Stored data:
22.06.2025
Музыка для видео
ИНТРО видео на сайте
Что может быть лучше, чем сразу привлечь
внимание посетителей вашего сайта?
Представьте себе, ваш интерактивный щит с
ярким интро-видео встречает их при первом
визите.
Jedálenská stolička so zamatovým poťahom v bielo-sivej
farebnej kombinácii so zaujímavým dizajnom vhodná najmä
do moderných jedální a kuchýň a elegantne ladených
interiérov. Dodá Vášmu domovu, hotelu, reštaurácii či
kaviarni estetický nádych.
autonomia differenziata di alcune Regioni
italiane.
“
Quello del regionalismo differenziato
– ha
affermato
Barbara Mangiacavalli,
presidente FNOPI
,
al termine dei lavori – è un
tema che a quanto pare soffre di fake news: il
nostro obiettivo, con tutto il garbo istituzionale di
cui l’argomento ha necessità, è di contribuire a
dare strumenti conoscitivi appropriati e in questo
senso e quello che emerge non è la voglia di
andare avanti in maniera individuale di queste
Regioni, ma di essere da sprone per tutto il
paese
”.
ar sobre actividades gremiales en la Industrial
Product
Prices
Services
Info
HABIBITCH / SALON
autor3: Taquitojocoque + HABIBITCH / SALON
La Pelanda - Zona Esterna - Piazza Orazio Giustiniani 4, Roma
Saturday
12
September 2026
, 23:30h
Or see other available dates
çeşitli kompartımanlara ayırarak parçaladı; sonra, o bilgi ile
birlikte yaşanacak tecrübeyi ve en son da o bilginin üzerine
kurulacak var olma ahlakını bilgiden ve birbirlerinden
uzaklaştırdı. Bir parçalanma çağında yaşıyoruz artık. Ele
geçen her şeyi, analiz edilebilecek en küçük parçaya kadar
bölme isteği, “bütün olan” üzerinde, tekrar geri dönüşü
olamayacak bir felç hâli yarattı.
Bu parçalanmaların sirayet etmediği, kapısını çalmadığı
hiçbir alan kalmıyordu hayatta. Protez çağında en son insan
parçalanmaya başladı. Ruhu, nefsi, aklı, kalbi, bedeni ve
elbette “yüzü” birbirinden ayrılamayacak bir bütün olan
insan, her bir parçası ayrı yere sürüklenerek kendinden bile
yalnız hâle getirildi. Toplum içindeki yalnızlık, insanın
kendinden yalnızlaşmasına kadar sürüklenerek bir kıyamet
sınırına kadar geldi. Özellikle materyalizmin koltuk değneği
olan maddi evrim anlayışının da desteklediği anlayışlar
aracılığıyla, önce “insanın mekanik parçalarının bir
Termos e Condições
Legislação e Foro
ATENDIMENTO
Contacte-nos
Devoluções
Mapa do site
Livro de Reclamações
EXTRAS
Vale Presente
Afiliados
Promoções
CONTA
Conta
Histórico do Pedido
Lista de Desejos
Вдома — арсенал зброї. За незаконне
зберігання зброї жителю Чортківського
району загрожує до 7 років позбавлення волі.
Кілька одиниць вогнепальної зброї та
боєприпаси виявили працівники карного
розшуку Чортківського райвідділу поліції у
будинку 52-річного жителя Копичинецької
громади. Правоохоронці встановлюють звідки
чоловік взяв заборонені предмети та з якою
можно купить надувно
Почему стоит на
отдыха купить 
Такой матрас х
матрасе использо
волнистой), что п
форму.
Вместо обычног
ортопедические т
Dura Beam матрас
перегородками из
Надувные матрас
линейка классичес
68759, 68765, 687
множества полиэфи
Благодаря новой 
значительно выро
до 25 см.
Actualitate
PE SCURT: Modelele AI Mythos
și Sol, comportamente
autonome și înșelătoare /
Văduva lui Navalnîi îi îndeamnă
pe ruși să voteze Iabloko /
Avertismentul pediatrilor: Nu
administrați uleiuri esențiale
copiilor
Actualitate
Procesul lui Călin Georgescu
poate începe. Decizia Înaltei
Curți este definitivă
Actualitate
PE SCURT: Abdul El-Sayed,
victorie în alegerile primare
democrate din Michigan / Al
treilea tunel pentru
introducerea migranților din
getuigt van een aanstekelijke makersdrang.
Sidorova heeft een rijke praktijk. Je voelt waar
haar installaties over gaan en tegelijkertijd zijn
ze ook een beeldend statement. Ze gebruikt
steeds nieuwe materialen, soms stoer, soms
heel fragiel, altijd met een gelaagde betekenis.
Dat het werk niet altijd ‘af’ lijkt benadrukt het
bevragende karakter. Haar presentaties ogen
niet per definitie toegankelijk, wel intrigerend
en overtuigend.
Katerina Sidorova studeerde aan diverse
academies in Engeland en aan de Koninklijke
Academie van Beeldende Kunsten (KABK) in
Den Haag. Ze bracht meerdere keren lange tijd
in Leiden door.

* [Request]: Please rewrite everything from the start of the material down through the line containing "Or see other available dates", with "Saturday" changed to "Sunday" and nothing else altered.

* [Response box]:
22.06.2025
Музыка для видео
ИНТРО видео на сайте
Что может быть лучше, чем сразу привлечь
внимание посетителей вашего сайта?
Представьте себе, ваш интерактивный щит с
ярким интро-видео встречает их при первом
визите.
Jedálenská stolička so zamatovým poťahom v bielo-sivej
farebnej kombinácii so zaujímavým dizajnom vhodná najmä
do moderných jedální a kuchýň a elegantne ladených
interiérov. Dodá Vášmu domovu, hotelu, reštaurácii či
kaviarni estetický nádych.
autonomia differenziata di alcune Regioni
italiane.
“
Quello del regionalismo differenziato
– ha
affermato
Barbara Mangiacavalli,
presidente FNOPI
,
al termine dei lavori – è un
tema che a quanto pare soffre di fake news: il
nostro obiettivo, con tutto il garbo istituzionale di
cui l’argomento ha necessità, è di contribuire a
dare strumenti conoscitivi appropriati e in questo
senso e quello che emerge non è la voglia di
andare avanti in maniera individuale di queste
Regioni, ma di essere da sprone per tutto il
paese
”.
ar sobre actividades gremiales en la Industrial
Product
Prices
Services
Info
HABIBITCH / SALON
autor3: Taquitojocoque + HABIBITCH / SALON
La Pelanda - Zona Esterna - Piazza Orazio Giustiniani 4, Roma
Sunday
12
September 2026
, 23:30h
Or see other available dates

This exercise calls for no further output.